-- PROBLEM REQUIREMENTS --
Reproduce the material from its beginning through the line containing "dist [0.111160, -0.204584]", swapping "matrix" for "array" and changing nothing else. Omit the pictures from the reproduction.
-- EXCERPTED RECORDS follows --
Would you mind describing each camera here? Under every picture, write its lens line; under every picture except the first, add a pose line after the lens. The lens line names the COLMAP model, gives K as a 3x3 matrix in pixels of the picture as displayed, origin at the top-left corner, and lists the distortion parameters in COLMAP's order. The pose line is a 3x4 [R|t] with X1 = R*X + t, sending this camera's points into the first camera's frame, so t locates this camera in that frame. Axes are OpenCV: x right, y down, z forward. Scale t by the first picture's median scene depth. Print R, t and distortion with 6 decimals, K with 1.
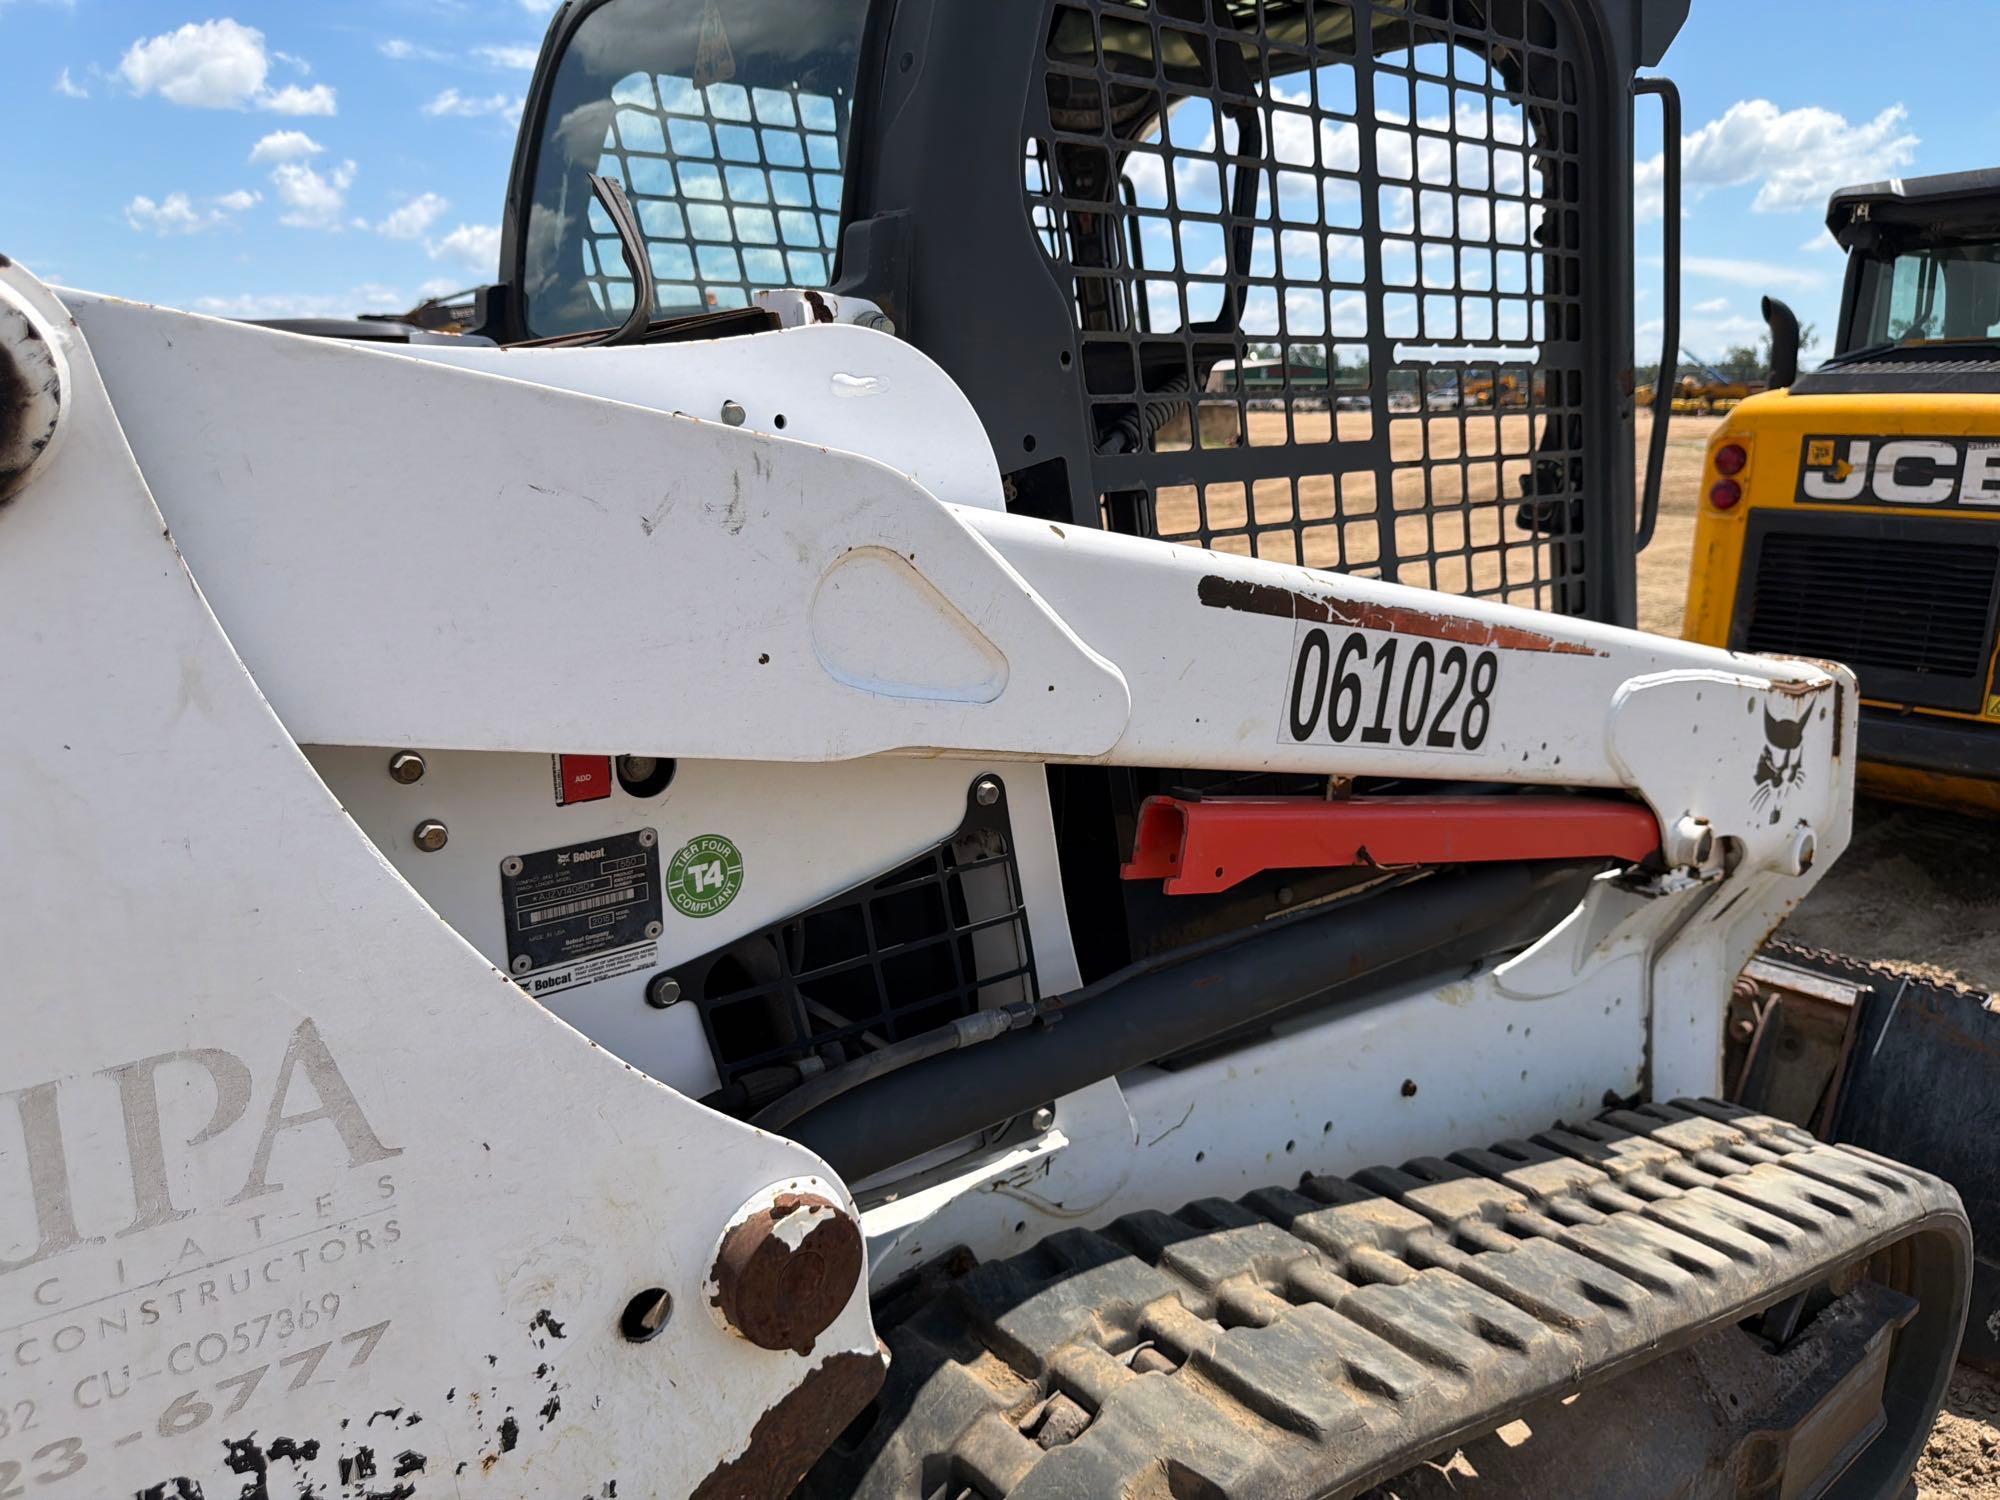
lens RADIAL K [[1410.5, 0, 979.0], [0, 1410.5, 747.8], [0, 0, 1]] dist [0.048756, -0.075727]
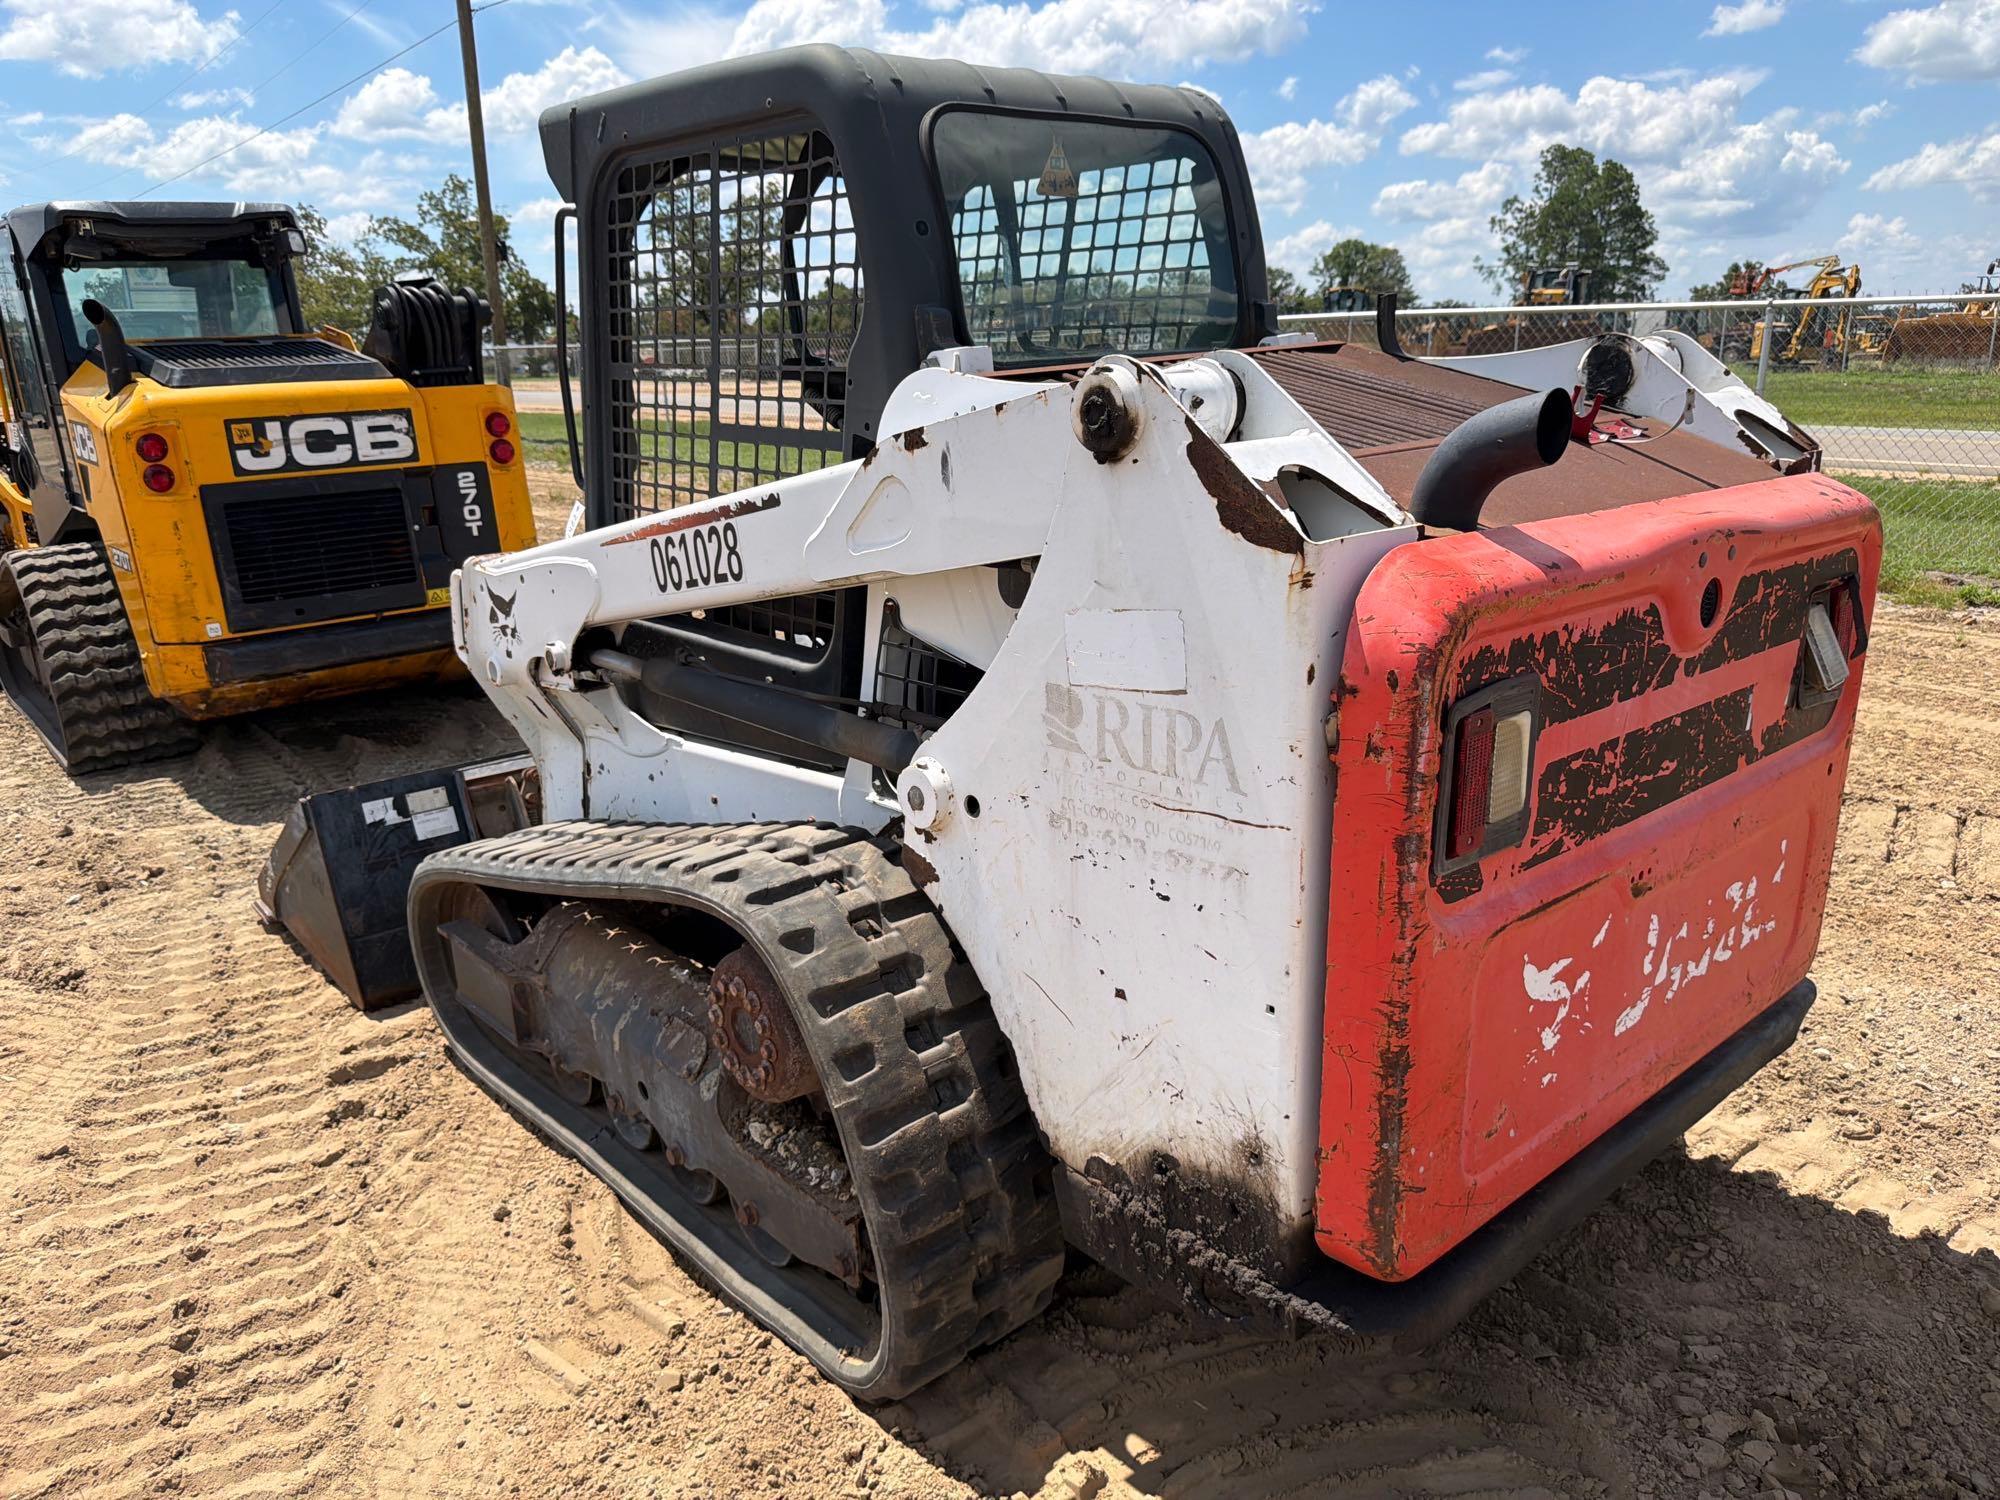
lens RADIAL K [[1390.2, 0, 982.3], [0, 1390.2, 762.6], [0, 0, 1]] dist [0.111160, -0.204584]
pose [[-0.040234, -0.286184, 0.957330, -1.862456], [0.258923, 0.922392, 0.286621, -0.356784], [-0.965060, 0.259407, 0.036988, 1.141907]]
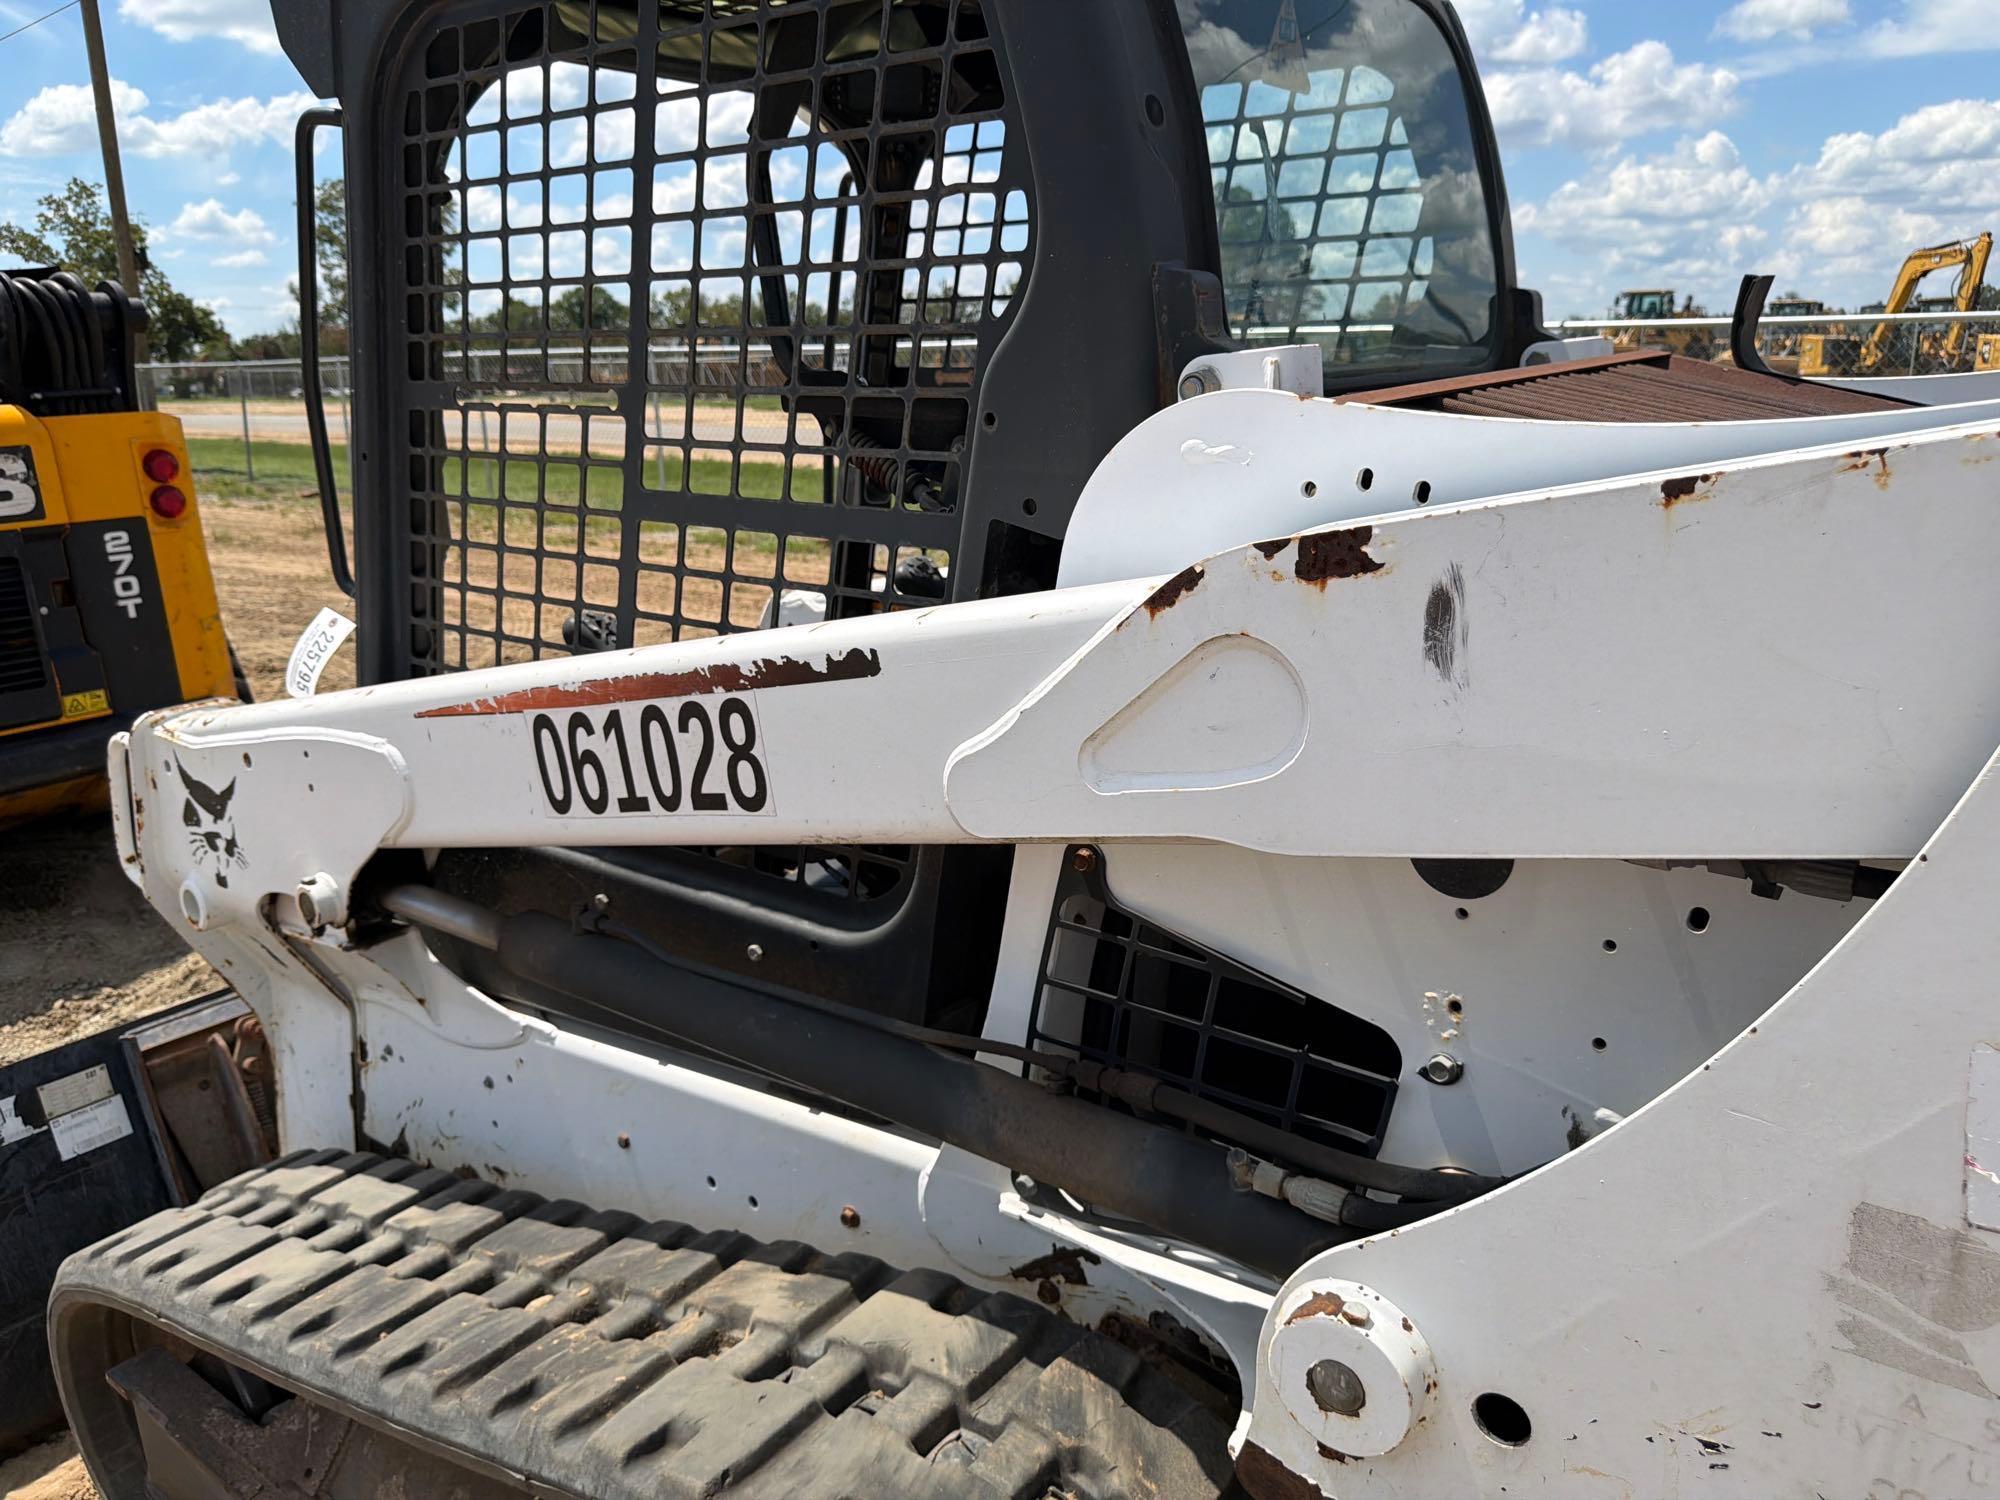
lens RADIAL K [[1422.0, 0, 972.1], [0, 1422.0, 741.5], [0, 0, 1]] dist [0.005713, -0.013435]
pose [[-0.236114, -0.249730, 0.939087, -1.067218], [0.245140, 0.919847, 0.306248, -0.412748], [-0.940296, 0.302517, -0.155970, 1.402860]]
-- EXCERPTED RECORDS concluded --
-- WRITTEN ANSWER --
Would you mind describing each camera here? Under every picture, write its lens line; under every picture except the first, add a pose line after the lens. The lens line names the COLMAP model, gives K as a 3x3 array in pixels of the picture as displayed, origin at the top-left corner, and lists the distortion parameters in COLMAP's order. The pose line is a 3x4 [R|t] with X1 = R*X + t, sending this camera's points into the first camera's frame, so t locates this camera in that frame. Axes are OpenCV: x right, y down, z forward. Scale t by the first picture's median scene depth. Print R, t and distortion with 6 decimals, K with 1.
lens RADIAL K [[1410.5, 0, 979.0], [0, 1410.5, 747.8], [0, 0, 1]] dist [0.048756, -0.075727]
lens RADIAL K [[1390.2, 0, 982.3], [0, 1390.2, 762.6], [0, 0, 1]] dist [0.111160, -0.204584]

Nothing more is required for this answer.